● **Available data**:

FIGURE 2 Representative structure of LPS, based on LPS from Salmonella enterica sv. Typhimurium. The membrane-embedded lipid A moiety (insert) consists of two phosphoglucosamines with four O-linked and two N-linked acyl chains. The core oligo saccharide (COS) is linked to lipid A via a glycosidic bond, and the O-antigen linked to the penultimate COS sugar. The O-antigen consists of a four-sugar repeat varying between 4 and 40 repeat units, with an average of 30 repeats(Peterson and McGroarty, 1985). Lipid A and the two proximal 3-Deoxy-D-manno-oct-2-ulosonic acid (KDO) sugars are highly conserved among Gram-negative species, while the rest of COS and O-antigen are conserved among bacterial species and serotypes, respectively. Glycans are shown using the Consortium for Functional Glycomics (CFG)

--

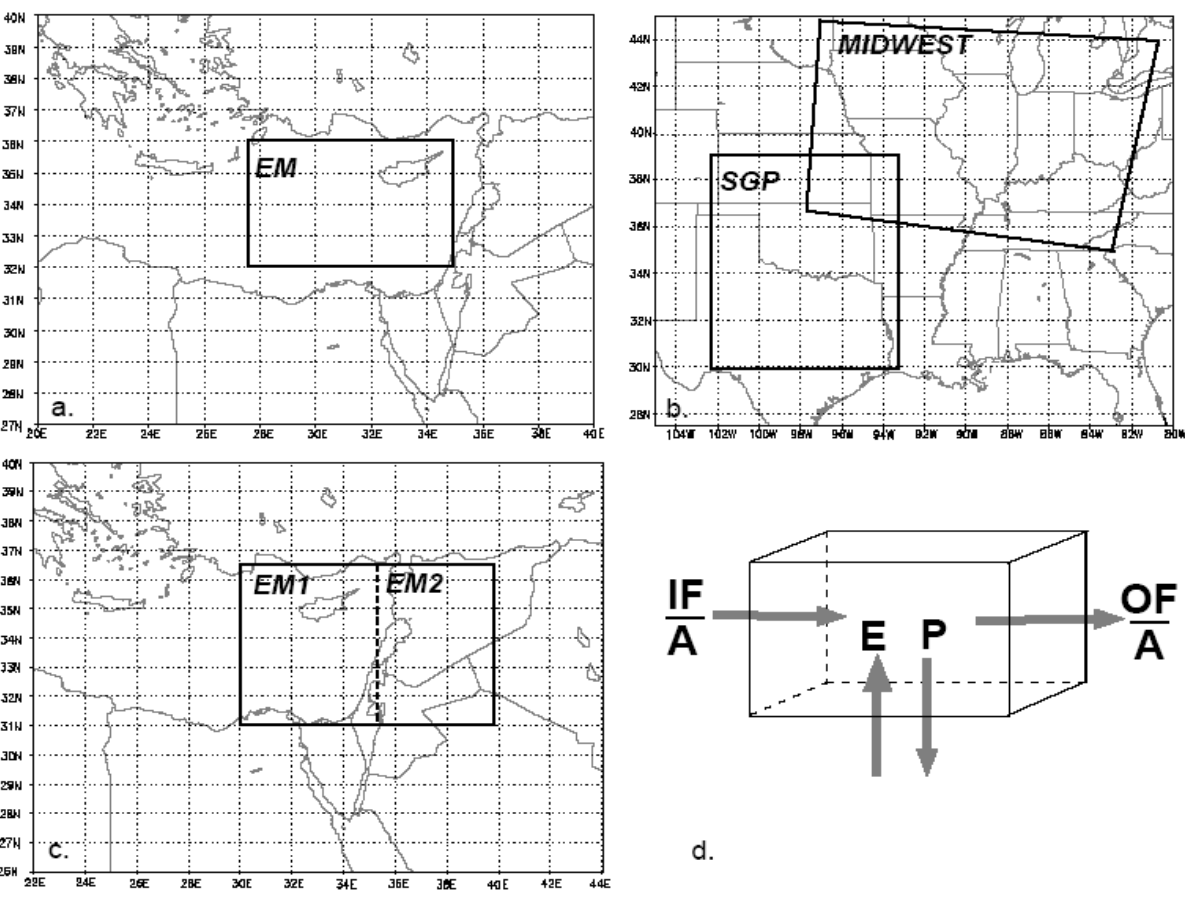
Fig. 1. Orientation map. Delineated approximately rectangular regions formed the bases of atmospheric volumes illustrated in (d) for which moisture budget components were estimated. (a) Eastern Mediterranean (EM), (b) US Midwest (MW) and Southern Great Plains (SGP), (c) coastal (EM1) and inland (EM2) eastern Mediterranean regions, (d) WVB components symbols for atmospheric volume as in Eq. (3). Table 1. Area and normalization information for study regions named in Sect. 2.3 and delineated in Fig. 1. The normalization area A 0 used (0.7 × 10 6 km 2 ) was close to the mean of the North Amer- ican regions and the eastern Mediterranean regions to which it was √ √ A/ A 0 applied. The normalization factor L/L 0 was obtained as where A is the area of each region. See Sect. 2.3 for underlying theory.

--

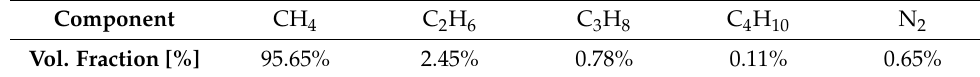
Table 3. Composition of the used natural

● **Task brief**:
Copy each line of the material where "Table" is found.

● **Answer to this exercise**:
Fig. 1. Orientation map. Delineated approximately rectangular regions formed the bases of atmospheric volumes illustrated in (d) for which moisture budget components were estimated. (a) Eastern Mediterranean (EM), (b) US Midwest (MW) and Southern Great Plains (SGP), (c) coastal (EM1) and inland (EM2) eastern Mediterranean regions, (d) WVB components symbols for atmospheric volume as in Eq. (3). Table 1. Area and normalization information for study regions named in Sect. 2.3 and delineated in Fig. 1. The normalization area A 0 used (0.7 × 10 6 km 2 ) was close to the mean of the North Amer- ican regions and the eastern Mediterranean regions to which it was √ √ A/ A 0 applied. The normalization factor L/L 0 was obtained as where A is the area of each region. See Sect. 2.3 for underlying theory.
Table 3. Composition of the used natural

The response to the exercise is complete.